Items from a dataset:
***
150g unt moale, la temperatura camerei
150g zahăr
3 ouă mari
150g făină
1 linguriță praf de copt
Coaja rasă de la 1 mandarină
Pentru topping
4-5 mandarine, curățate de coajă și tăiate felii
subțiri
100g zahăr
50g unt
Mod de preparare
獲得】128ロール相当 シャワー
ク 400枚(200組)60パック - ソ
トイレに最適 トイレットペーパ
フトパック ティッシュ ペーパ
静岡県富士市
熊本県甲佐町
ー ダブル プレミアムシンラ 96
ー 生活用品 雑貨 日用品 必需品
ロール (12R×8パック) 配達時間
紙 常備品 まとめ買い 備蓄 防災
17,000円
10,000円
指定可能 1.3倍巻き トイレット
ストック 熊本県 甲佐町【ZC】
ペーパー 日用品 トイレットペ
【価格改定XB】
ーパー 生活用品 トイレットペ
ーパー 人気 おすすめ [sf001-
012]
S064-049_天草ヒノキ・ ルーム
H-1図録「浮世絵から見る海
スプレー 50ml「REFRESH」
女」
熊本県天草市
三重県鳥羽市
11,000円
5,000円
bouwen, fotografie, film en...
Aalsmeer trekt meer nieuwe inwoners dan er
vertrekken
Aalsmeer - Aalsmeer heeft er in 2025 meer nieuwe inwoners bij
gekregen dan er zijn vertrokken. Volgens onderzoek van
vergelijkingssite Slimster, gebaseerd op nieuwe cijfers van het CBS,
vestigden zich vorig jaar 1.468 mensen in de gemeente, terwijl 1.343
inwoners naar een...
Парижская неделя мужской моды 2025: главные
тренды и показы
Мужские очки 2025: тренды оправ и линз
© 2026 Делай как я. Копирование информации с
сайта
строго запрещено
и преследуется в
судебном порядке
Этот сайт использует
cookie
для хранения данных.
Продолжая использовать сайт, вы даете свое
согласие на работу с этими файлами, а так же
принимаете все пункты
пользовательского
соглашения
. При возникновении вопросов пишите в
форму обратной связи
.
***
§ EXERCISE DETAILS:
Return every line of the records above, unchanged and in the same order.

§ SOLUTION TO THIS PROBLEM:
150g unt moale, la temperatura camerei
150g zahăr
3 ouă mari
150g făină
1 linguriță praf de copt
Coaja rasă de la 1 mandarină
Pentru topping
4-5 mandarine, curățate de coajă și tăiate felii
subțiri
100g zahăr
50g unt
Mod de preparare
獲得】128ロール相当 シャワー
ク 400枚(200組)60パック - ソ
トイレに最適 トイレットペーパ
フトパック ティッシュ ペーパ
静岡県富士市
熊本県甲佐町
ー ダブル プレミアムシンラ 96
ー 生活用品 雑貨 日用品 必需品
ロール (12R×8パック) 配達時間
紙 常備品 まとめ買い 備蓄 防災
17,000円
10,000円
指定可能 1.3倍巻き トイレット
ストック 熊本県 甲佐町【ZC】
ペーパー 日用品 トイレットペ
【価格改定XB】
ーパー 生活用品 トイレットペ
ーパー 人気 おすすめ [sf001-
012]
S064-049_天草ヒノキ・ ルーム
H-1図録「浮世絵から見る海
スプレー 50ml「REFRESH」
女」
熊本県天草市
三重県鳥羽市
11,000円
5,000円
bouwen, fotografie, film en...
Aalsmeer trekt meer nieuwe inwoners dan er
vertrekken
Aalsmeer - Aalsmeer heeft er in 2025 meer nieuwe inwoners bij
gekregen dan er zijn vertrokken. Volgens onderzoek van
vergelijkingssite Slimster, gebaseerd op nieuwe cijfers van het CBS,
vestigden zich vorig jaar 1.468 mensen in de gemeente, terwijl 1.343
inwoners naar een...
Парижская неделя мужской моды 2025: главные
тренды и показы
Мужские очки 2025: тренды оправ и линз
© 2026 Делай как я. Копирование информации с
сайта
строго запрещено
и преследуется в
судебном порядке
Этот сайт использует
cookie
для хранения данных.
Продолжая использовать сайт, вы даете свое
согласие на работу с этими файлами, а так же
принимаете все пункты
пользовательского
соглашения
. При возникновении вопросов пишите в
форму обратной связи
.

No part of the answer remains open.